Como o próprio título já diz claramente, King Richards é sobre um personagem. Não sobre suas filhas famosas e nem sua esposa, que é um poço sem fundo de sensatez, o filme é sobre ele, doa a quem doer.
O tal Richard é Richard Williams, pai das tenistas Venus e Serena Williams e que faz parte de suas histórias não só por ter batizado elas e suas outras três irmãs, mas por ter um plano. A ideia dele era fazer com que cada uma de suas filhas ascendesse em suas carreiras de modo concreto, para as duas “sobrou” o tênis, o que o transformou em uma mistura de treinador e agente.
É lógico que o filme tem um pouquinho das duas, mas nunca, em nenhum momento sequer, está preocupado em ser uma cinebiografia delas, o assunto é ele. E não só o serviço é deles, mas sim o jogo inteiro, a quadra e até o estádio. Talvez isso deixe o filme não entender o próprio potencial, mas ainda assim funciona. Principalmente por Will Smith.
Smith vive Williams e o filme é dele. O roteiro de Zach Baylin só está interessado nisso, mas a direção de Reinaldo Marcus Green é quem entende melhor essa ideia. Mesmo sem uma carreira de filmes conhecidos do grande público, Green entende perfeitamente bem aquilo que o filme precisa para funcionar.
O Richard de Smith é forte e resiliente (no melhor sentido da palavra, mesmo com ela já desgastada), tem um sonho e vai atrás dele custe o que custar, mas não é um personagem perfeito, pelo contrário, é falho, teimoso, visceral, egocêntrico, mas ao mesmo tempo é dedicado e apaixonado pelas filhas. Seus métodos podem parecer deturpados, mas os resultados são eficientes, principalmente dentro do mundo onde vive.
O ator pega tudo isso e cria um personagem quebrado, que não brilha, mas que perdura. Está sempre por lá em busca de seus objetivos. O pouco de maquiagem transforma Smith em outra pessoa, mas é seu trabalho de construção que faz com que o resultado seja perfeito. Smith busca um pouco de seu Ali, pela precisão de sua transformação, mas tem muito da humildade e delicadeza de À Procura da Felicidade. Resumindo, Smith faz um de seus melhores trabalhos e o diretor sabe disso.
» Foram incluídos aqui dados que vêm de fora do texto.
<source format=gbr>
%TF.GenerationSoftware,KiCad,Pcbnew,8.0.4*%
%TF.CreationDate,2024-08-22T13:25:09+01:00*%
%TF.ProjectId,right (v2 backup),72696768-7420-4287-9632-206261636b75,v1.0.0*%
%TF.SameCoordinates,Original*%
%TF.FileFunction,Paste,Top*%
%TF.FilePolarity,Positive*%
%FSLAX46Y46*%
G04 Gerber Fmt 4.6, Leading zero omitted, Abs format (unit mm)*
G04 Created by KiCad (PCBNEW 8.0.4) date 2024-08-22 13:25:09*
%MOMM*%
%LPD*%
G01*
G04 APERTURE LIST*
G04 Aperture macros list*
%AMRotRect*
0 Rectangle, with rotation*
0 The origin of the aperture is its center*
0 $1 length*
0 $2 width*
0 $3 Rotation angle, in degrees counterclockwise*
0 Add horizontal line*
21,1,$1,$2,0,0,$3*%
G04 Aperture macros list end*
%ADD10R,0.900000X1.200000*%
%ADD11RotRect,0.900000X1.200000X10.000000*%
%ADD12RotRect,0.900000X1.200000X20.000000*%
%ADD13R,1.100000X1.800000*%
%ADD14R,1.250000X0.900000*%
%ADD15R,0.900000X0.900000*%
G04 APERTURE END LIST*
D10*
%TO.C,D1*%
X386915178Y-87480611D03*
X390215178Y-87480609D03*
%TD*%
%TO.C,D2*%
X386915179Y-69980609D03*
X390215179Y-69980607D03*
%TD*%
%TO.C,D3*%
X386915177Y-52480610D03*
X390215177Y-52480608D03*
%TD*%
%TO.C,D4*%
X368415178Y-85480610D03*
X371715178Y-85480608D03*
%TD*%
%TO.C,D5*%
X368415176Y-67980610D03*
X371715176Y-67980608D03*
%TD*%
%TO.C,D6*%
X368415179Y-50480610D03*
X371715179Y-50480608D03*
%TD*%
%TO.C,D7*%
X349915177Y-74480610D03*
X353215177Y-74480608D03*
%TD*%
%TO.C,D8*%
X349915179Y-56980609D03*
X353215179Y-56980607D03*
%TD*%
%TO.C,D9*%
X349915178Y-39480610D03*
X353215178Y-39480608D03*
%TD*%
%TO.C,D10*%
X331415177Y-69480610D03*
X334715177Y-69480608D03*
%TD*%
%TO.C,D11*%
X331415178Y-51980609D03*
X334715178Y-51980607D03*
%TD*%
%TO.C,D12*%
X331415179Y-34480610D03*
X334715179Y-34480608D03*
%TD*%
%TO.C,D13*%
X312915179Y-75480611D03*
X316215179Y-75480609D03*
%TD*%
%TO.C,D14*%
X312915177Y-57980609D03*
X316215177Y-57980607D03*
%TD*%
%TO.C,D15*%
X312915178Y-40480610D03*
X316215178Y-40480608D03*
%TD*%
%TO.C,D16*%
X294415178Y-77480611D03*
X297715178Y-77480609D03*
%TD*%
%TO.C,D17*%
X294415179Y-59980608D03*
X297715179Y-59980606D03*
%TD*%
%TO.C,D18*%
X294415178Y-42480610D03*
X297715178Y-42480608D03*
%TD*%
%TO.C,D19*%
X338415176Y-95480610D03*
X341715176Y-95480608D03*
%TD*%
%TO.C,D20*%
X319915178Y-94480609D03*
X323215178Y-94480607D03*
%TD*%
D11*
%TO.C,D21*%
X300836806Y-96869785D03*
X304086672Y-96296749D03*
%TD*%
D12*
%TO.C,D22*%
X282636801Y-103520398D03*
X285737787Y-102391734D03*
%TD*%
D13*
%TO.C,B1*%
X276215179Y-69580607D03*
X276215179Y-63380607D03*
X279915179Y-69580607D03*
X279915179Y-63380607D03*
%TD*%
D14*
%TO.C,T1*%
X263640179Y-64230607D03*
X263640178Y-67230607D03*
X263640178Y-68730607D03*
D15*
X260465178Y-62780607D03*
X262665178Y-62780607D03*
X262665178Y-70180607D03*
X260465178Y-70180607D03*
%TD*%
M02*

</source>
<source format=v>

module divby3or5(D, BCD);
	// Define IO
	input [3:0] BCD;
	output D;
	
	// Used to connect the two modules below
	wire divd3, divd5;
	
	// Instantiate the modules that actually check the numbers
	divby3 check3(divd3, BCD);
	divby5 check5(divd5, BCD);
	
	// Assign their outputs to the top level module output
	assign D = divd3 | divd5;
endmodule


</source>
No resto do elenco, por mais que as atrizes que interpretam as irmãs nunca consigam se destacar, a mãe delas, Oracene (Aunjanue Ellis), é um contraponto eficiente, principalmente para o pai, mas o roteiro nunca cede à tentação de ser sobre ela. O filme é sobre Richard.
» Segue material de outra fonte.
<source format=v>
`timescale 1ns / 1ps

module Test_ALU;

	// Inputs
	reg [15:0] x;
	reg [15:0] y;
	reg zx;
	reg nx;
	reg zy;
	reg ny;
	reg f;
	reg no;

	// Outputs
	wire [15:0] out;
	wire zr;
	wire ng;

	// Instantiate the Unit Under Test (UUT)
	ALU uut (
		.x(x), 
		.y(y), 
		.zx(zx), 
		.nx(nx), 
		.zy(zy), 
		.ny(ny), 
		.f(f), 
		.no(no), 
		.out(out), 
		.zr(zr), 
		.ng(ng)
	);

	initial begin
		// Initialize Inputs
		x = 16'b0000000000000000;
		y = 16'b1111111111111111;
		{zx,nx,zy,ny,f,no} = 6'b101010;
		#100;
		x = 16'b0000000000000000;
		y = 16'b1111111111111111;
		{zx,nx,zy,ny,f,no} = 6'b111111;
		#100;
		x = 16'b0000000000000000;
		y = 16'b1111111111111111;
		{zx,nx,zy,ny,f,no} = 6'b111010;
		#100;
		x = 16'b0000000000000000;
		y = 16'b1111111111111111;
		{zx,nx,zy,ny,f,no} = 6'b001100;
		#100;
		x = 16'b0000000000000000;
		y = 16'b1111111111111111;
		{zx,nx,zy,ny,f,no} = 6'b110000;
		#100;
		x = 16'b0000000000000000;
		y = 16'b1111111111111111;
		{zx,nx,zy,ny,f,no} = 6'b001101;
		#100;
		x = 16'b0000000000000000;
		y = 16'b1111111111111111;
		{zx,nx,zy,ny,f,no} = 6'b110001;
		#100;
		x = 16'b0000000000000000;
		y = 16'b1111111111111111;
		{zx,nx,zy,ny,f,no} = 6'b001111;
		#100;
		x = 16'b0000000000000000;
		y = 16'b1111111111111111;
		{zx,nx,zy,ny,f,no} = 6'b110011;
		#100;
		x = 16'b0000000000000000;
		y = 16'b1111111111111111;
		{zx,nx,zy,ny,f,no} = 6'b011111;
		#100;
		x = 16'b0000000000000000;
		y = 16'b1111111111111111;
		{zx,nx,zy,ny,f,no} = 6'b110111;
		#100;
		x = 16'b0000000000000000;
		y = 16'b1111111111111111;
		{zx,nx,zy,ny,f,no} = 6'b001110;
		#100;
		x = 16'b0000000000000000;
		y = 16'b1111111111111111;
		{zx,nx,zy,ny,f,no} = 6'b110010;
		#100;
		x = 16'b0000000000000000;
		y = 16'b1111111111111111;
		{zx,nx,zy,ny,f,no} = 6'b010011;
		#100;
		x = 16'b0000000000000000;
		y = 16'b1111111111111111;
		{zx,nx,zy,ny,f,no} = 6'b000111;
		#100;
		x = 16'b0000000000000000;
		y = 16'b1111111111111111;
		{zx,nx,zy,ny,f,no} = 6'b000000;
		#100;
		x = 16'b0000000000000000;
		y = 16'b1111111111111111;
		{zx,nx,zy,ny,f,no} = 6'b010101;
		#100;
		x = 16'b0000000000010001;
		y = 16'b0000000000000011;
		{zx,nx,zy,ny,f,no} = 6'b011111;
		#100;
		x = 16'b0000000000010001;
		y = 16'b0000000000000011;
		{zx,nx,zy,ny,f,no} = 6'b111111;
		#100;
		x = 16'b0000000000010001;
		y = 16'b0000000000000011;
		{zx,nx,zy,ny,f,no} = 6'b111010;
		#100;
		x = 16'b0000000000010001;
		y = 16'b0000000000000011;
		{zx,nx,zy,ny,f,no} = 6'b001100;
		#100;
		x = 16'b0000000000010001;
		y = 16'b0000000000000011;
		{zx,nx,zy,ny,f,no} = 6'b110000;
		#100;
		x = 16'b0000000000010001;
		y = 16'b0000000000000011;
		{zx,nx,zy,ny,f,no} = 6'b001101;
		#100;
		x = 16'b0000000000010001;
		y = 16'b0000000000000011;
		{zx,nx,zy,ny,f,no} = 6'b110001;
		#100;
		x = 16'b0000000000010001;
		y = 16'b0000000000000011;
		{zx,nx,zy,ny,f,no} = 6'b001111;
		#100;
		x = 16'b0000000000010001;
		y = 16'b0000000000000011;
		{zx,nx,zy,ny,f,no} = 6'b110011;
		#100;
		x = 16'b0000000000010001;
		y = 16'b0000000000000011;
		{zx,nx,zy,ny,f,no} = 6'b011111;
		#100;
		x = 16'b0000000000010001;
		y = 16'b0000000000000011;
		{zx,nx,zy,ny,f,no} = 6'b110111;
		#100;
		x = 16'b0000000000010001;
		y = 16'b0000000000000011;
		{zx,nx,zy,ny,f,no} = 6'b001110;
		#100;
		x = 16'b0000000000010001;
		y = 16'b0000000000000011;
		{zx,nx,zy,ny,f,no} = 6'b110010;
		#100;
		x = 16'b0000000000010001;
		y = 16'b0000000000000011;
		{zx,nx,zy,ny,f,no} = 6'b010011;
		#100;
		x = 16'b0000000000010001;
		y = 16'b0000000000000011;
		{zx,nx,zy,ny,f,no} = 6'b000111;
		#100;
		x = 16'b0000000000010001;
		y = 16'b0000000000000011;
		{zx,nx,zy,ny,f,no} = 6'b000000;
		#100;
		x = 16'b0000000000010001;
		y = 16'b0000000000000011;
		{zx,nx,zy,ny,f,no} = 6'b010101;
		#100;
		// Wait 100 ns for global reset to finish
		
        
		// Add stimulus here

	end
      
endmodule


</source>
A câmera não descola dele, mesmo naqueles momentos onde o personagem é colocado em uma posição diminuta e perdida. E talvez esse seja um dos maiores acertos do filme, não permitir que Richard seja um herói, ele não é. Quanto mais o filme não desvia os olhos disso, mais ele ganha em profundidade e força. Não com um julgamento, mas simplesmente como a capacidade de entender que ninguém é só qualidades ou só defeitos, mas sim uma complexidade que humaniza o personagem em absolutamente todos os sentidos.
Mas essa “complexidade” não vem do roteiro, mas sim da vida real. King Richard, sobre qualquer coisa, é um filme sobre racismo e sobre o quanto o preconceito estruturalizado pode quebrar uma pessoa. Richard é quebrado pelo racismo e sabe o quanto é importante que suas filhas façam de suas posições sociais uma barreira para que o racismo não as atinja. Mas nunca ignorando isso, as faz entender o significado de estarem em um mundo que as rejeita pelo tom de suas peles e isso muda o mundo para todos eles, é impossível viver em um mundo racista sem que isso influencie suas vidas. Richards sabe disso, Smith sabe disso, Green sabe disso e o espectador, se não sabe, deveria.
Com isso em mente e sem nunca deixar que esse lado pese no filme, King Richard é leve e cheio de esperança. Uma grande história daquelas que deveria ser contada, afinal Venus e Serena entraram para a história do esporte e isso não pode ser ignorado, ainda mais diante de uma história tão impressionante.
Para os amantes de tênis, King Richard ainda tem seus bons momentos de bolas trocadas sobre a redinha, assim como boas histórias sobre a criação desses dois mitos, mas o filme nunca é sobre elas, como o próprio título diz, é sobre ele, esse cara que está no ramo da “criação de campeãs”.
“King Richard” (EUA, 2021); escrito por Zach Baylin; dirigido por Reinaldo Marcus Green; com Will Smith, Aunjanue Ellis, Jon Bernthal, Saniyya Sidney, Demi Singleton, Tony Goldwyn e Mikayla Lashae Bartholomew.